[Activity] Quote the stretch of the DeathSprint 66 preview below from "Part Tron, part" through "Summer Game Fest.", copying it word for word.

[[ Document segment, beginning ]]

Part Tron, part Death Race, all awesome
When Game Director Andrew Willans from Secret Mode and Sumo Digital started up DeathSprint 66 to show me the basics, I have to admit that I thought I was in way over my head. The project, a lightning fast futuristic on-foot racing game, looked nearly chaotic. Watching his racer move at top speed, jumping over and through laser obstacles and along walls, I felt as though there was no way I would be able to keep up. My fish brain was just too slow. I’d lose, and I’d lose miserably, and I’d be laughed out of Summer Game Fest.
And then I played it, and it felt incredible.
DeathSprint 66 is a futuristic foot race where players must run through courses for the enjoyment of spectators. Death and peril are around every corner, with lasers, spikes, pitfalls, and weapons able to quickly take out any competitors. And it’s fasssssst. The game feels and controls like Mario Kart, with acceleration, drifting, course boosts and even items that can be used and launched. But we do it all on foot, and it looks really cool in the process. As we rush through a course we need to hop over or go around obstacles; it’s especially cool seeing our runner ride a rail, leap up and run along a wall, jump through the air and do a sort of sideways flip to get away from a twirling laser, landing on the other side of a chasm. Equally cool is rounding a corner and going into a drift, with just millimeters of clearance from a spiked wall on our left flank. Many of the hazards are always moving, so we have to plan our position sometimes well in advance of when we come up to something that will set our race back. It’s important not just to keep moving forward, but to understand when we’ll need to do a quick mid-air adjustment to reposition ourselves should an obstacle suddenly turn a different direction.
Customization options will include being able to add visual differentiators to our runners, like colors and graphics — and the team is working with content creators and their community to make even more. However, there will be no microtransactions to get anything; the game aims to be content complete when it hits full release.
We played a few courses, with Willans telling me that the developers were keeping track of how fast the demo attendees were able to clear the courses. “The top is around 2 minutes right now” he tells me, as I barely slip past 3 minutes on my first race due to several falls. “Okay, let me try again,” I tell him. And I do. And then again. And again. And AGAIN. And I loved it. I loved learning the tracks, I loved the instantaneous shifts in movement I needed to make, and I loved the high speed that often left me trying to catch my breath.
I didn’t break the track record, but there’s always the launch to look forward to later this year to give me plenty of opportunities.

[[ Document segment, end ]]
[[ Source material, beginning ]]

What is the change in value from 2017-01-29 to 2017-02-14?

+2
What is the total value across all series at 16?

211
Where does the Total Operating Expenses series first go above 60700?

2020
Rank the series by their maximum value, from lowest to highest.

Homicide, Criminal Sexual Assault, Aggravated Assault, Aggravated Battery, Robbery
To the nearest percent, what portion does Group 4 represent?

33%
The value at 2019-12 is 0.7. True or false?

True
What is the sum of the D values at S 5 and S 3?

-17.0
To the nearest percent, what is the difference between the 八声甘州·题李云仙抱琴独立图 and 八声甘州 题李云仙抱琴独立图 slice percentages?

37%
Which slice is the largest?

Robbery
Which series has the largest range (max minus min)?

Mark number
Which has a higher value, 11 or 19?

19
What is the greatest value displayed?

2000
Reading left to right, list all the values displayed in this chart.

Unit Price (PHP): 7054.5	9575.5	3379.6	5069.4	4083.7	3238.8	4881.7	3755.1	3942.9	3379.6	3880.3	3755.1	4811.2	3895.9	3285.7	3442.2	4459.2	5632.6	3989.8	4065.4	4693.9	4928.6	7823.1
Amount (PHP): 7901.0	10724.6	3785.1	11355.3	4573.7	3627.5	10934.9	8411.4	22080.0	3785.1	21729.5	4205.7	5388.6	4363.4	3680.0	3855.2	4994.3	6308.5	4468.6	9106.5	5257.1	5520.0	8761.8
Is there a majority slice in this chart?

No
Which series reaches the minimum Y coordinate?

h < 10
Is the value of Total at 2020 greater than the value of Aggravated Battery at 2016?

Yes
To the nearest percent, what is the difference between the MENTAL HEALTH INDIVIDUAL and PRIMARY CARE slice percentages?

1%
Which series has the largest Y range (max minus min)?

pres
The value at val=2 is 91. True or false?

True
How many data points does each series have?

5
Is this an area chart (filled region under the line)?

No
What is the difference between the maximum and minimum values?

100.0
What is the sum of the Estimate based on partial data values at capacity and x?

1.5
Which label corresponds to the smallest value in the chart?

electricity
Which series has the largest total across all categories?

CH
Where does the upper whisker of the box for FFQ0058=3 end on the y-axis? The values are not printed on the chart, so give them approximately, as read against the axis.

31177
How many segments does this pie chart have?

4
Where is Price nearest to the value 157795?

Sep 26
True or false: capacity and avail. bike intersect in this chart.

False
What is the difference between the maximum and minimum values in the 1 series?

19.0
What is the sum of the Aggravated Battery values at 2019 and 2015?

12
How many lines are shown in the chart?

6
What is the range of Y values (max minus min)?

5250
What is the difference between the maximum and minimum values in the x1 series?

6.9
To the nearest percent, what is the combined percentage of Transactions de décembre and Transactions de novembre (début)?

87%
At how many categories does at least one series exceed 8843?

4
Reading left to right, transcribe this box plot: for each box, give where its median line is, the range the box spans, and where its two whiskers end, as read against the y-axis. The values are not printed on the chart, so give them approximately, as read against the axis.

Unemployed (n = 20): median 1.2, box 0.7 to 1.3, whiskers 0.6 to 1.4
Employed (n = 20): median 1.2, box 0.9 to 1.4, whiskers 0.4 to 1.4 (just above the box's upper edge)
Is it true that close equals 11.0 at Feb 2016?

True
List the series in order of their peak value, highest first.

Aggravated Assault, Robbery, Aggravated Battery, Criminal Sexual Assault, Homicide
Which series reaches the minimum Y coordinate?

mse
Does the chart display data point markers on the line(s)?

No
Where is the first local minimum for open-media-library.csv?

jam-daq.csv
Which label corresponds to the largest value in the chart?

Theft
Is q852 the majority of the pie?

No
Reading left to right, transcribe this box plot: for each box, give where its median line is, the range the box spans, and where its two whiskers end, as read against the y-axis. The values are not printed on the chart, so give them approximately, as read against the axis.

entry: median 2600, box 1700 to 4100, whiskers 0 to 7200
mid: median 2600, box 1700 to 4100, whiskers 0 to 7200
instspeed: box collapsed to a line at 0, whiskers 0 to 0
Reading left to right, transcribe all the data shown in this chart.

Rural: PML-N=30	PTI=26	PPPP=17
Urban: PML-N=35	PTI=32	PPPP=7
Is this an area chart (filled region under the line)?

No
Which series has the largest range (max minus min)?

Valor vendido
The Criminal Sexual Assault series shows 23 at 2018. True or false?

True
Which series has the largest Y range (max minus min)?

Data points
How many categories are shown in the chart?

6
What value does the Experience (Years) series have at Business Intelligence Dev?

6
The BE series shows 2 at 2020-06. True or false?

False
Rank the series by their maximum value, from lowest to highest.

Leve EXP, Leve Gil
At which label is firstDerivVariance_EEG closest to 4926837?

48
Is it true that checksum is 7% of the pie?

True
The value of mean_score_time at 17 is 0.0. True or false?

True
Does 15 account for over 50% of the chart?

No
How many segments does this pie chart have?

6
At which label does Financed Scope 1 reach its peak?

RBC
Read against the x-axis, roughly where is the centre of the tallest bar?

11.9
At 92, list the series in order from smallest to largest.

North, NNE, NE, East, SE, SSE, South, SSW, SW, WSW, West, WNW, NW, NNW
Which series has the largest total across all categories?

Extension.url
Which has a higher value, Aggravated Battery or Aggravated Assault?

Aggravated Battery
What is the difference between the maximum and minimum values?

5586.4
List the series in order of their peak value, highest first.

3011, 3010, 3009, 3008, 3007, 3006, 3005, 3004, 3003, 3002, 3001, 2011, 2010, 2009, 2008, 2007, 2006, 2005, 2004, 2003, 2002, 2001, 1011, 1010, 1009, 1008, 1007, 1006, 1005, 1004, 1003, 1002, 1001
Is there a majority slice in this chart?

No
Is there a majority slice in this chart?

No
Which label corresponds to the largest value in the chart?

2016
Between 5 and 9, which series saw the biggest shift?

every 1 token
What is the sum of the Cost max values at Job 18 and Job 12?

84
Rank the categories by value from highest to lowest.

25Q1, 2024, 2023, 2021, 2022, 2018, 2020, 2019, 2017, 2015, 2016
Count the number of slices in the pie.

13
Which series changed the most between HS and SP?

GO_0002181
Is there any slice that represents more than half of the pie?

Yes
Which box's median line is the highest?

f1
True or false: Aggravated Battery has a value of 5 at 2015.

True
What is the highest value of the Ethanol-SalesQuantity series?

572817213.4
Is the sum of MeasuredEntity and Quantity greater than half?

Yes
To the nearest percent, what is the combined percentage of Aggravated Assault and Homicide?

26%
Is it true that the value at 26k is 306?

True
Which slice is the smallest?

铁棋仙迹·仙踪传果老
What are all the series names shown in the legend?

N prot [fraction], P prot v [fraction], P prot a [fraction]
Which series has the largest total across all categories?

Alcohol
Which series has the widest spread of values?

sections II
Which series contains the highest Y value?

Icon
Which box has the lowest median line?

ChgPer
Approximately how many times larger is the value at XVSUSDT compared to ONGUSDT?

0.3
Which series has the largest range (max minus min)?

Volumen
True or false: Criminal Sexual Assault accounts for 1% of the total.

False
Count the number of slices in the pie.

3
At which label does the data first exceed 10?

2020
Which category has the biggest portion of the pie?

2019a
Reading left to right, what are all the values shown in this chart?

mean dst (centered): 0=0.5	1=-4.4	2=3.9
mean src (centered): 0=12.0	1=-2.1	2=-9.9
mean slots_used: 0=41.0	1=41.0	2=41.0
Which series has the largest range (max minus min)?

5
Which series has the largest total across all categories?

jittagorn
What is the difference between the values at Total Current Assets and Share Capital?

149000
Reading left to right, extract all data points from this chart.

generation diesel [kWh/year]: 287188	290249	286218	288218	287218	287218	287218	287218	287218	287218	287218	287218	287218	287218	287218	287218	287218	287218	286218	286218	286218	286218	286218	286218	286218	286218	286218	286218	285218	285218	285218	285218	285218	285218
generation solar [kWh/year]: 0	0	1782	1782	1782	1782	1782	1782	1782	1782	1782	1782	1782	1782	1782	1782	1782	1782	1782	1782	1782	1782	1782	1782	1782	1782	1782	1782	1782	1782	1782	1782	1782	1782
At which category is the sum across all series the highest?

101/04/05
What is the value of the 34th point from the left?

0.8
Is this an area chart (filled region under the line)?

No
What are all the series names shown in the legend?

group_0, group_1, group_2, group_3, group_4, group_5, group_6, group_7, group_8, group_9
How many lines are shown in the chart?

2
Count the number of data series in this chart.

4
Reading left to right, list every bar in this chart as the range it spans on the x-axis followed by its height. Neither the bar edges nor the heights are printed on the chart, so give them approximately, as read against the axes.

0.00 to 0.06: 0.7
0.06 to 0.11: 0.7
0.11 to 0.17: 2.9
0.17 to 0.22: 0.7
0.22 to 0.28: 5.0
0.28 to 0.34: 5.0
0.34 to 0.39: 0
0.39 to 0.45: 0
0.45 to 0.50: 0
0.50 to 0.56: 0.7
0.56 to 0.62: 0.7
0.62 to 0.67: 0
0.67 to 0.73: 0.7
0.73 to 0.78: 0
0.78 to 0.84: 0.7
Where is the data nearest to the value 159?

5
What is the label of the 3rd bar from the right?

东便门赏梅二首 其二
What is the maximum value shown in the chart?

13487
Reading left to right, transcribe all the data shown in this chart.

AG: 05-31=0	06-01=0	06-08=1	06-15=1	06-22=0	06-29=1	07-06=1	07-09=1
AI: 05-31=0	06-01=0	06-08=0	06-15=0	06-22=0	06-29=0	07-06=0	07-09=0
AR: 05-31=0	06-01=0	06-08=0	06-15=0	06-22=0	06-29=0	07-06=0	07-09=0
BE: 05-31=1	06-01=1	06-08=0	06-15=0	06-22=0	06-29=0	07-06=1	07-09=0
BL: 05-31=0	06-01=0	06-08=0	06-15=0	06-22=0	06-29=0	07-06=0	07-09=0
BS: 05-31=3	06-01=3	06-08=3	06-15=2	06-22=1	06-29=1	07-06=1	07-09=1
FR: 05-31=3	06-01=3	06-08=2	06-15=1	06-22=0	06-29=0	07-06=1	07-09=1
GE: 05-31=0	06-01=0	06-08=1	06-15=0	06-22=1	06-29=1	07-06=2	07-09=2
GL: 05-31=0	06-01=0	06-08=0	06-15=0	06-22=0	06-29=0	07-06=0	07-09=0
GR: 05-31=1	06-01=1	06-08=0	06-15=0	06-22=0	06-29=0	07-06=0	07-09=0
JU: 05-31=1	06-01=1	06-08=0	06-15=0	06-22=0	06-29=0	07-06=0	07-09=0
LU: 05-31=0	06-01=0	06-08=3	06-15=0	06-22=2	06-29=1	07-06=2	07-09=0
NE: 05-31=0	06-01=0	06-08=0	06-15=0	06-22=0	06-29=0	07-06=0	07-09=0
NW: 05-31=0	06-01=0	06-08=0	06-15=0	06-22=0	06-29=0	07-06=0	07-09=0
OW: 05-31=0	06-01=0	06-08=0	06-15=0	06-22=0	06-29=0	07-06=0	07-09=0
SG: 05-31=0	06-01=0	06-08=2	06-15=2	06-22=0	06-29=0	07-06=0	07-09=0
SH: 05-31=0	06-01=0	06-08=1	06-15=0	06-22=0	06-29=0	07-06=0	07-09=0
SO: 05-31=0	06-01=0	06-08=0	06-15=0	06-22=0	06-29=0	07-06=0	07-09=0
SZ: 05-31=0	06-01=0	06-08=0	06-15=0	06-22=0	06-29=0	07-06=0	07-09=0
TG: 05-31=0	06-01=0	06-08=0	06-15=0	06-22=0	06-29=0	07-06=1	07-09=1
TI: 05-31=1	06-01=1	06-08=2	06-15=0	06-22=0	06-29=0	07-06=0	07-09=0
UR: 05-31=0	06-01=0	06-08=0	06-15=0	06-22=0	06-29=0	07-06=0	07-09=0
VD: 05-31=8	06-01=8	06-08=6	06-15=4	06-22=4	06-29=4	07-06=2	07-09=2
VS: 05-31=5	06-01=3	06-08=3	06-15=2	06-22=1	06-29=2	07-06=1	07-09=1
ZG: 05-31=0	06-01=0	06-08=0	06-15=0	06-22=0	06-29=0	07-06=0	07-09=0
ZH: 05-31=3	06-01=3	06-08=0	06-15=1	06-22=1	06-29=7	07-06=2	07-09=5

[[ Source material, end ]]

[Exercise output]
Part Tron, part Death Race, all awesome
When Game Director Andrew Willans from Secret Mode and Sumo Digital started up DeathSprint 66 to show me the basics, I have to admit that I thought I was in way over my head. The project, a lightning fast futuristic on-foot racing game, looked nearly chaotic. Watching his racer move at top speed, jumping over and through laser obstacles and along walls, I felt as though there was no way I would be able to keep up. My fish brain was just too slow. I’d lose, and I’d lose miserably, and I’d be laughed out of Summer Game Fest.